Because that was the other part of it - there was a baseball-sized hole in Peter’s window, spindly cracks zigzagging away from the point of impact. Literally nothing was adding up here.
(But at least Peter wasn’t bleeding, the little voice in the back of May’s brain noted with relief.)
Ned and Peter turn to each other, having some sort of desperate conversation with their eyes, before both of them turn back to her and start to explain, talking over the other. And, of course, with wildly contradicting stories.
“Peter joined the baseball team - “
“I was just - the baseball team? Ned - “
May just waves the pizza flyer. “You know what? I’m good.”
“Wha-huh?” Peter blinks at her owlishly, confusion creeping over his expression. “You’re good?”
“Yup.” May pops the ‘p’ in her sentence, turning to go back down the hall. “Put on some clothes before dinner, please.”
“Dude, what?” She could hear Ned stage-whispering to Peter, who just groans softly and thunks his head against the carpet.
May opens her phone, clicking on the contacts.

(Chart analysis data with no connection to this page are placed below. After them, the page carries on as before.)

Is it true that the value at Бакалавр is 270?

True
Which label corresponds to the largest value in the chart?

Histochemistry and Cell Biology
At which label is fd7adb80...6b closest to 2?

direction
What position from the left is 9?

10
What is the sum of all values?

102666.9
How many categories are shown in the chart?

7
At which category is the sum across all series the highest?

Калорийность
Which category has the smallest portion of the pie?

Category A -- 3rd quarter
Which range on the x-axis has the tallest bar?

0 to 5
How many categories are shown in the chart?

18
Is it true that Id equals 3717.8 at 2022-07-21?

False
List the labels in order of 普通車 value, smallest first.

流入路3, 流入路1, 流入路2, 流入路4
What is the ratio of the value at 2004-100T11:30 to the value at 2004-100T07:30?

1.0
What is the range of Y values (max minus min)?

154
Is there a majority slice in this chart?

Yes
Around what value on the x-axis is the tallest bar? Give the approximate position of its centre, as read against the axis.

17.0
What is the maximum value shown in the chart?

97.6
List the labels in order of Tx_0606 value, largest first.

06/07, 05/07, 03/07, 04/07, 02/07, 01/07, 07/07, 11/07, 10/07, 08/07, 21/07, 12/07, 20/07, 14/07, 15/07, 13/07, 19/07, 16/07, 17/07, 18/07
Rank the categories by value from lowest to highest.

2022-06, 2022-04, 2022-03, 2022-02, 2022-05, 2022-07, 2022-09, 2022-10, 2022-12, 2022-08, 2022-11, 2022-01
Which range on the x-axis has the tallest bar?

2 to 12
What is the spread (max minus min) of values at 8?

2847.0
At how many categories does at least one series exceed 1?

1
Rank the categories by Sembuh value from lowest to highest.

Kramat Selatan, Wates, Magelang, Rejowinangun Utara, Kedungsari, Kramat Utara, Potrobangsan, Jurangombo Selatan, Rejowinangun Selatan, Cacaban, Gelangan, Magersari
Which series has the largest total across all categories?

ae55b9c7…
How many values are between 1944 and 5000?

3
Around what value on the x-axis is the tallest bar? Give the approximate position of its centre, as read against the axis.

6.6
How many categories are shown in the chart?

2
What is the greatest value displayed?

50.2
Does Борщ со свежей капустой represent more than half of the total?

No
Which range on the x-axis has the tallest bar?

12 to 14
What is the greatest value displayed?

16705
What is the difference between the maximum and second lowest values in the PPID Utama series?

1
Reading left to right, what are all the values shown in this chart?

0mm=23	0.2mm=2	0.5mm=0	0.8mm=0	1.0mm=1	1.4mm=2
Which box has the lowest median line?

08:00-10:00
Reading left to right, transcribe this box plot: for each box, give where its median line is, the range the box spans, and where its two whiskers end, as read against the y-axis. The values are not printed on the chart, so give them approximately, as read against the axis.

She begrudgingly saved Tony’s number on her favorites list after the first few months - he’s earned his spot there by now, though. Her heart still gives a little tug when she sees Ben’s name at the top (how long was it before she disconnected his number? How many times had she called the line, letting his phone buzz on her comforter, just to hear his voicemail?)
“Hey, Tony,” May flicks open the pizza menu. “What do you like on your pizza?”